Homily, First Advent (A) 2019

Although it’s just the beginning of December, nearly everywhere you go shopping now you’ll hear Christmas music. It cheers up the otherwise dark and gloomy time of year as the sun gets lower and the days get shorter. The Christmas music started in the shops straight after Halloween and since then retailers have been using it to encourage us to buy early the food and other items we might need for Christmas. It’s a challenging time for many businesses – the bulk of their annual profits are made at this time of year so if they don’t have a successful Christmas, they will struggle for the rest of the financial year.

In our Mass today we are specially remembering Kate Wickens, daughter of Christine, who, after a long struggle, died on 21 October. She was 55 years old. Her funeral – ‘upbeat’ according to her brother, Tim – took place on 21 November in Shoreham, Sussex. On everyone’s behalf I extend our condolences to Christine and to Kate’s brother, Tim and his wife Sue, sister-in-law Patty and Kate’s friends who are joining us for this Mass in Kate’s memory.

Kate planned every detail of her funeral. If there’s one possible blessing for her passing at such a relatively young age, it is that she was able to prepare for her death and die in peace, heartbreaking though it was for her loved ones to lose her.

One of the prayers for mourners in the Catholic funeral liturgy is that we not be caught out ‘by a sudden and un-provided death’. This is the meaning of Jesus’ teaching that we have just heard. As we become absorbed by the pace of life and our responsibilities to others, not least at this time of year with our preparations for Christmas, He says in so many words: ‘Hold on a minute … don’t get too caught up in the present at the expense of your future. Your future includes your death. Don’t be caught out like the victims of the Flood in the time of Noah when disaster struck and people lost everything. Be prepared.’

It’s part of our nature to prepare for the future. We save for a rainy day, to get married, to buy a home, to send the children to school, to build up a pension and to retire in comfort. We also protect ourselves against unseen misfortunes with home, health, car, travel and other insurances.

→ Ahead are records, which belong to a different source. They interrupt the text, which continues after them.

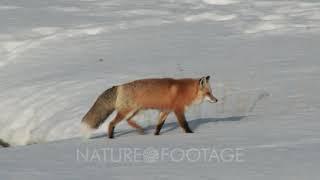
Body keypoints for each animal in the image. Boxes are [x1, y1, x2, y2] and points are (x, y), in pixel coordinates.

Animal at [81, 75, 219, 139]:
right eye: (208, 93)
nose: (216, 100)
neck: (185, 91)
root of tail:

Less easy for us, however, especially when we are relatively young and healthy, is to think about the end of our days when we meet the God who made us. In the first century, Christians expected that the world would come to an end in their lifetime. Then they believed that Jesus would return to earth in glory as Son of Man. For us, in all likelihood, this Coming of the Son of Man will not be the universal event – the Parousia – the early Christians expected. Most of us do not know when we will die – we know it will happen sometime – but the how, when and where eludes. But, says Jesus, be ready for it …

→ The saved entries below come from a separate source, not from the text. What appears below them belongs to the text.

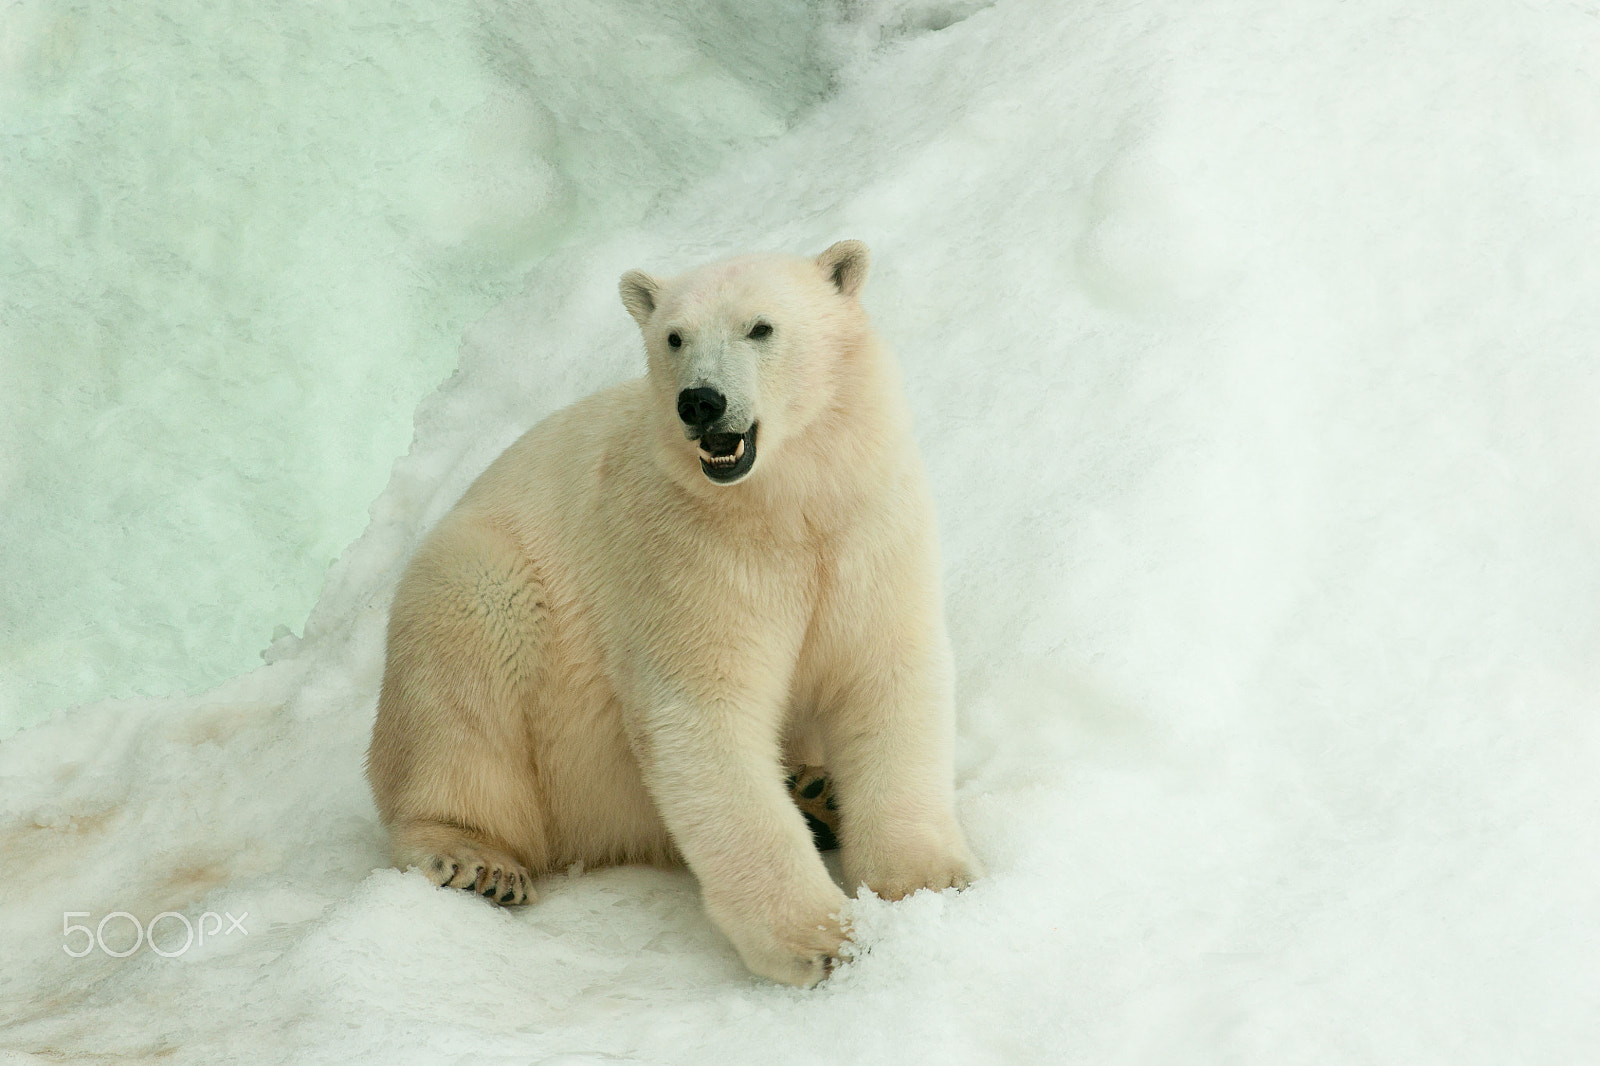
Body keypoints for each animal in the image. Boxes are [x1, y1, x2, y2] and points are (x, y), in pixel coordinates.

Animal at [368, 238, 979, 979]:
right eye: (674, 337)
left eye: (760, 327)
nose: (701, 402)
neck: (785, 501)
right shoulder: (687, 550)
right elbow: (703, 716)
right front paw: (821, 939)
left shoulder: (865, 524)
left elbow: (885, 674)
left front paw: (928, 879)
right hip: (487, 591)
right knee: (464, 684)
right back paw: (475, 858)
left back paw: (816, 793)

The poem in today’s Newsletter is by Clive James, the broadcaster, poet and television critic, who died last week. Like Kate, he died after a long illness. In his last few years while struggling with emphysema, James wrote a number of poems in which he reflected on his life and mused on his imminent death. Although phenomenally successful in his career, his terminal illness taught him some painful lessons.

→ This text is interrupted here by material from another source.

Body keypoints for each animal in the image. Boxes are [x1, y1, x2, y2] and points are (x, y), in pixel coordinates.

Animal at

The poem’s title – Leçons de Ténèbres (‘Lessons of the Darkness’) – is the term for French baroque settings of Tenebrae, the Service once held during Holy Week when candles were gradually extinguished. In this poem James acknowledges that his life is gradually being extinguished and this leads him to a confession: that he should have been more kind, more honest in his dealings with others, less unfaithful to his loved ones, and not so preoccupied with his career and being successful.

There is a wisdom in this poem – painfully learned – which chimes with the message of the Gospel …

Leçons De Ténèbres
CLIVE JAMES (1939-24 November 2019)

But are they lessons, all these things I learn
Through being so far gone in my decline?
The wages of experience I earn
Would service well a younger life than mine.
I should have been more kind. It is my fate
To find this out, but find it out too late.

The mirror holds the ruins of my face
Roughly together, thus reminding me
I should have played it straight in every case,
Not just when forced to. Far too casually
I broke faith when it suited me, and here
I am alone, and now the end is near.

All of my life I put my labour first.
I made my mark, but left no time between
The things achieved, so, at my heedless worst,
With no life, there was nothing I could mean.
But now I have slowed down. I breathe the air
As if there were not much more of it there

And write these poems, which are funeral songs
That have been taught to me by vanished time:
Not only to enumerate my wrongs
But to pay homage to the late sublime
That comes with seeing how the years have brought
A fitting end, if not the one I sought.